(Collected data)
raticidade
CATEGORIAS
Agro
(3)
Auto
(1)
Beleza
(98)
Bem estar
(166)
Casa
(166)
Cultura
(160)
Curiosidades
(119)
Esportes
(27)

◆ Task:
Write every entry out again. Leave each one exactly as it is.

◆ Exercise solution:
raticidade
CATEGORIAS
Agro
(3)
Auto
(1)
Beleza
(98)
Bem estar
(166)
Casa
(166)
Cultura
(160)
Curiosidades
(119)
Esportes
(27)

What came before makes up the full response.